Balay is currently a Visiting Assistant Professor at Haverford College.
Presenter: Steve Viscelli, University of Pennsylvania
Steve Viscelli is a Robert and Penny Fox Family Pavilion Scholar, Senior Fellow at the Kleinman Center for Energy Policy, and a lecturer in the Department of Sociology at the University of Pennsylvania. He studies work, labor markets and public policy related to freight transportation, automation and energy. His first book, The Big Rig: Trucking and the Decline of the American Dream (UC Press, 2016), examines how long-haul trucking went from being one of the best to one of the toughest blue-collar jobs in the US after the industry was deregulated. Steve is currently working on two interrelated research projects.

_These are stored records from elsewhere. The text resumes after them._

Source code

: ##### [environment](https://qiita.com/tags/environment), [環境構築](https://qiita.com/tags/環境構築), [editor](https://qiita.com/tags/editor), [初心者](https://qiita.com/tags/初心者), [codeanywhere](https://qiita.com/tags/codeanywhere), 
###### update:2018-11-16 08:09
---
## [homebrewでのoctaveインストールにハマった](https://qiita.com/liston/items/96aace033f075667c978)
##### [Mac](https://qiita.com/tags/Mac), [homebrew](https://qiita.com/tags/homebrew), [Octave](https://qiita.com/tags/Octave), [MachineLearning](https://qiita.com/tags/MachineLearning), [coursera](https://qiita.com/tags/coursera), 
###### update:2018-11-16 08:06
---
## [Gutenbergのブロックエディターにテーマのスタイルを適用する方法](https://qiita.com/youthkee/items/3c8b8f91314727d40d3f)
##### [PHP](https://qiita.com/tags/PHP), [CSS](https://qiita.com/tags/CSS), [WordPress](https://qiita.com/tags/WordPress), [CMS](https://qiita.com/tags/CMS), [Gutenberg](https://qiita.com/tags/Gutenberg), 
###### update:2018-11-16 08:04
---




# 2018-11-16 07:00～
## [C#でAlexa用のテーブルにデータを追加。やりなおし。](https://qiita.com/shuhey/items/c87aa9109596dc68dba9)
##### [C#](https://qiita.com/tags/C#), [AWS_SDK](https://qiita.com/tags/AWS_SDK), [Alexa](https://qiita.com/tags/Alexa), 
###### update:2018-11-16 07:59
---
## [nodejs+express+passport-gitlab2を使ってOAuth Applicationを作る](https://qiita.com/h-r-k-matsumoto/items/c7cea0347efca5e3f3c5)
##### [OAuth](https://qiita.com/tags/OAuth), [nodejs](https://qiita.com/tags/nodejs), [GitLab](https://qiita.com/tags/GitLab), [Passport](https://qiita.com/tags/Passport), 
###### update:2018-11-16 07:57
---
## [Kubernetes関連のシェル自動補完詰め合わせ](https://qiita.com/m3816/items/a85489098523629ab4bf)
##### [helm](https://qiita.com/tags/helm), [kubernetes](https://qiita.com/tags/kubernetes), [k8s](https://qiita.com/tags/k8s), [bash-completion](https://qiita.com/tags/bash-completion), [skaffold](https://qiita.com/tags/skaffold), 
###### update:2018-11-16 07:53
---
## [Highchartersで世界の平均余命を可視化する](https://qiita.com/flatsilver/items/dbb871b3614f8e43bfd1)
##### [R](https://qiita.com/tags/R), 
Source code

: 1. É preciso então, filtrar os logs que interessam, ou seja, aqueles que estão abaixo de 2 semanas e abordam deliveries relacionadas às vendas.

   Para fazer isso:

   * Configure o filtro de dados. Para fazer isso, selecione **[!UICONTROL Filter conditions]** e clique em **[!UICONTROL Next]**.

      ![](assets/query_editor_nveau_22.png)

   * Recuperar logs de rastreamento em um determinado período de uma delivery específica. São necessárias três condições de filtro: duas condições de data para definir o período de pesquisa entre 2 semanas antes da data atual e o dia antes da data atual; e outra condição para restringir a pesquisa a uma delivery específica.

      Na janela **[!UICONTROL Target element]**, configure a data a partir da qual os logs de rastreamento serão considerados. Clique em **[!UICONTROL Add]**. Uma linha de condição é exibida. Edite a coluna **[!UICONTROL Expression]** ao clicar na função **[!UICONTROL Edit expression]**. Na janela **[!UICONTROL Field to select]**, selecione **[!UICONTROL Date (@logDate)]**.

The first is a book project that explores the policy and politics of self-driving trucks and their potential impacts on labor and the environment (first report available at: www.driverlessreport.org). The second looks at the impacts of ecommerce and technology on last-mile freight delivery and related policy to ensure job quality in goods movement. In addition to his academic research, Steve works with a wide variety of public and private stakeholders to solve real-world problems in freight transportation.
Presenter: David Witwer, Penn State Harrisburg
David Witwer graduated from Brown University in 1994 with a PhD in American History. He is a Professor of History and American Studies at Penn State Harrisburg. His articles have appeared in publications such as the Journal of American History, the Journal of Women’s History, Journalism History, Labor: Studies in the Working-Class History of the Americas and Trends in Organized Crime. His book, Corruption and Reform in the Teamsters Union (2003) was named one of Choice Magazine’s Outstanding Academic Books. Shadow of the Racketeer: Scandal in Organized Labor (2009), won Labor History’s Best Book Prize for 2009. With Catherine Rios, he has just completed a book entitled, Murder in the Garment District: The Grip of Organized Crime and the Decline of Organized Labor, schedule to be published this fall by The New Press. His current work-in-progress is tentatively titled, Searching for Jimmy Hoffa: The Enduring Mystery and Towering Legacy of America’s Most Notorious Labor Leader.